I am 11 when I learn I am good in a crisis, and that my mother is not.
While I am a prolific reader, I don’t actually yet know the phrase, “good in a crisis.” Nor have I ever heard of suicide.
But I know that something is terribly, terribly wrong when out of the blue my mother turns from rinsing vegetables at the kitchen sink, blurts out, “Jesus God!” and rushes for the stairs, leaving the faucet running. I sprint after her, up the hardwood stairs, turning left into their bedroom at the top, and follow her into their bathroom.
We find my father naked and pale, slumped in the bottom of the shower.
I do not yet know what he has done - and even when later he tells me about his cuts, it will still be years before I actually understand - but I know this is an emergency.
My mother seems flustered, and so I say firmly, “Call 911!” We both run for the phone in the next room, and she dials.
It is an ugly damp winter morning. In my memory, it's December. It might be November, though. It is grey and cold and we have recently bought my Christmas dress - a rich green velvet. I remember my delight over the color and texture of the dress more vividly than I remember my terror over my father.

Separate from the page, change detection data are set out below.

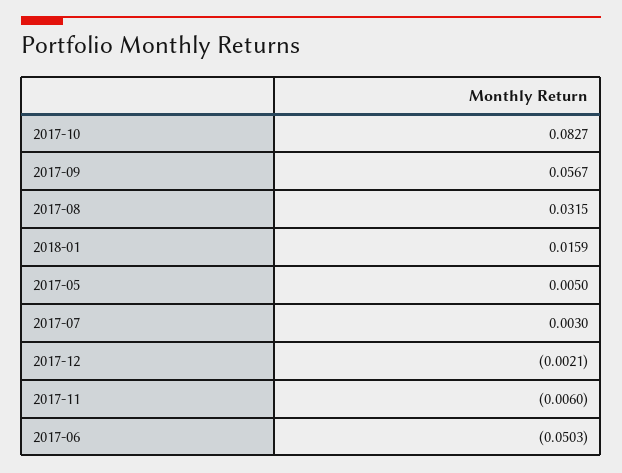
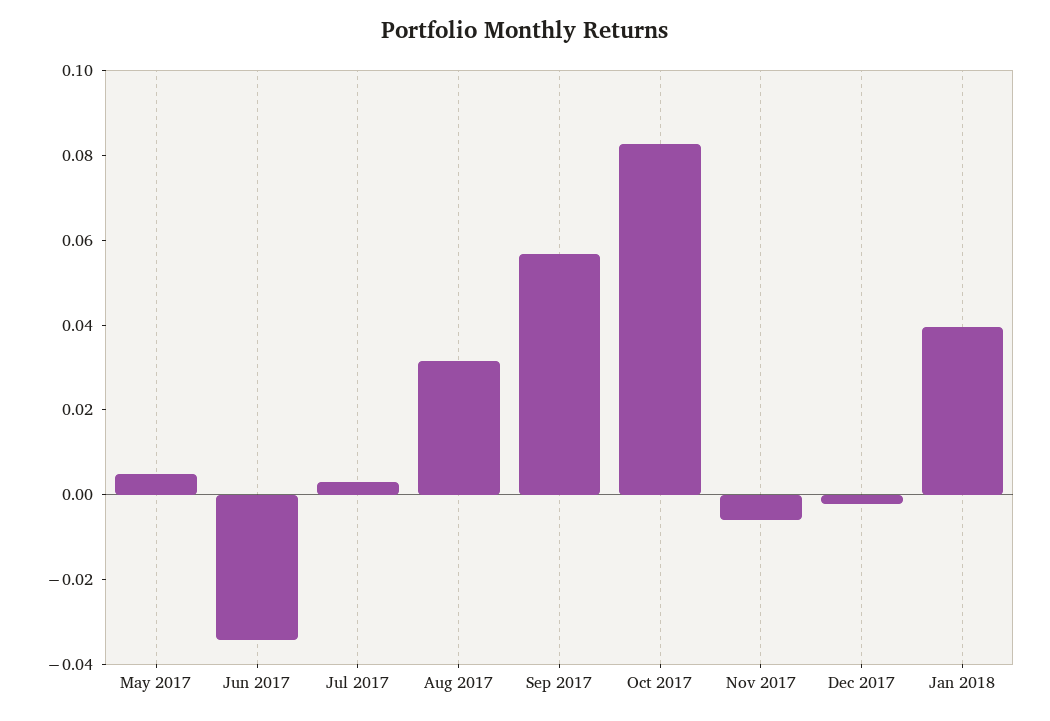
  {
    "2017-10": 0.0827,
    "2017-09": 0.0567,
    "2017-08": 0.0315,
-   "2018-01": 0.0159,
+   "2018-01": 0.04,
    "2017-05": 0.005,
    "2017-07": 0.003,
    "2017-12": -0.0021,
    "2017-11": -0.006,
-   "2017-06": -0.0503
+   "2017-06": -0.035
  }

The ambulance arrives, and men rush in and upstairs. We stay in the living room while my mother figures out what to do with us. We've only been living in McLean for just over a year, so we don't know a lot of people.

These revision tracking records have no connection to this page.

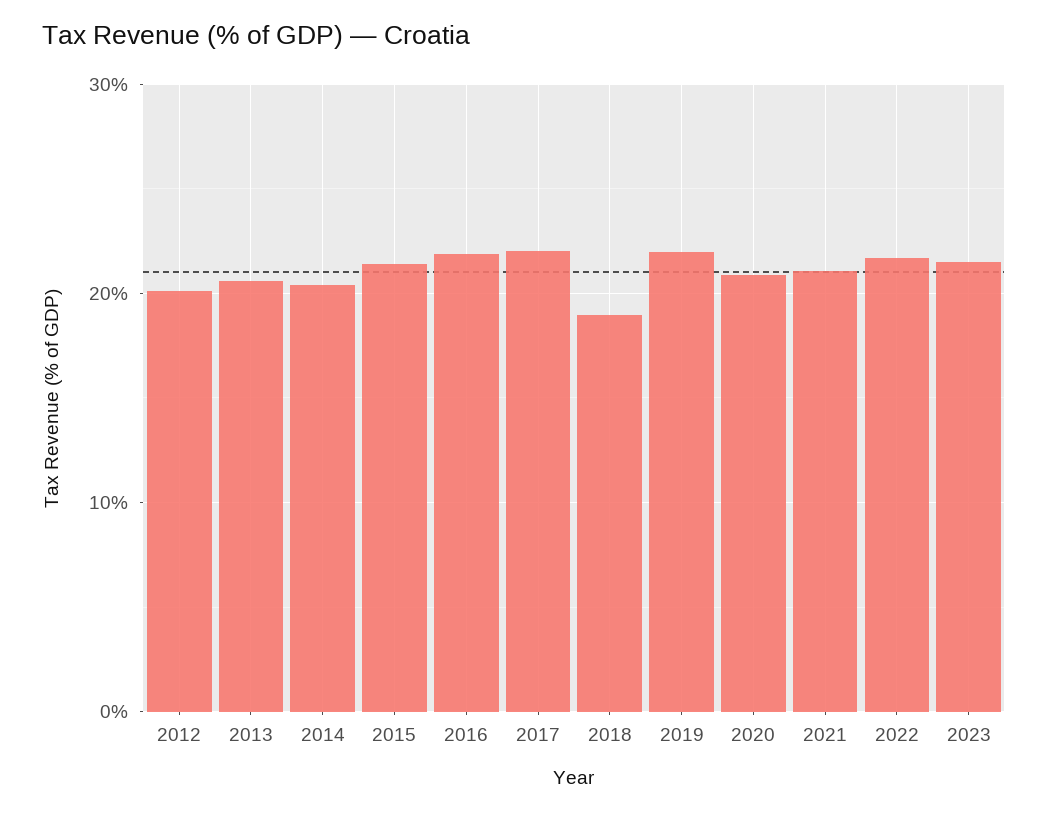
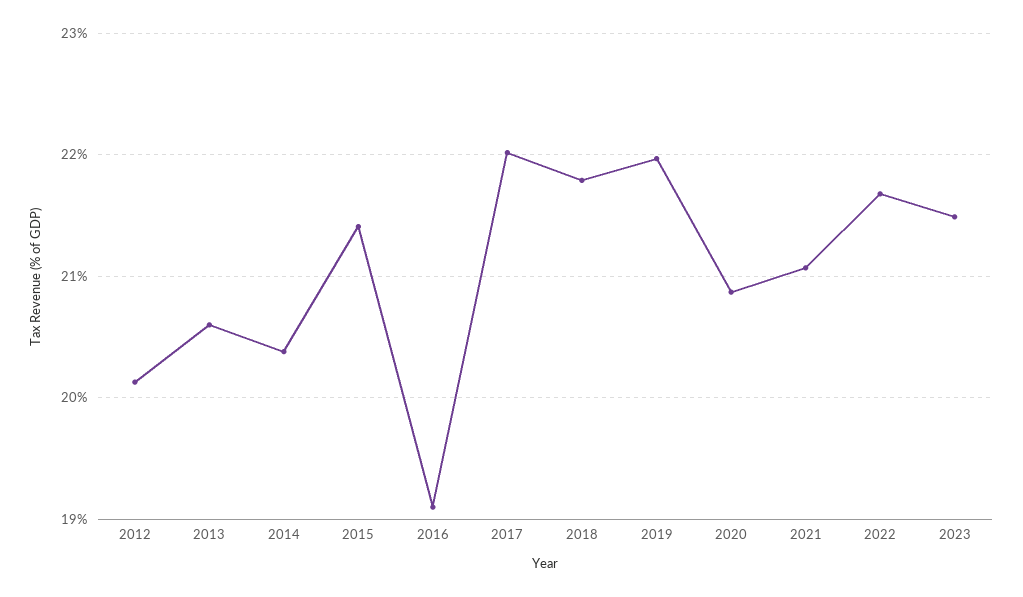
  {
    "2012": 20.1,
    "2013": 20.6,
    "2014": 20.4,
    "2015": 21.4,
-   "2016": 22,
+   "2016": 19.1,
    "2017": 22,
-   "2018": 19,
+   "2018": 21.8,
    "2019": 22,
    "2020": 20.9,
    "2021": 21.1,
    "2022": 21.7,
    "2023": 21.5
  }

In what always seems to be an impressively short amount of time they carry him out, covered. My mom follows them to the hospital.
She doesn't tell us anything. In retrospect, I know she doesn't know. You never know, until they get him to the hospital, until they see how much damage he's wrought.
My brother (who has either just turned eight, or is about to) and I spend the rest of the day with neighbors. They are kind, and we are scared and confused, and my main memory from the afternoon is of the heavy greyness hovering at the windows. And that we had baked pear for dessert.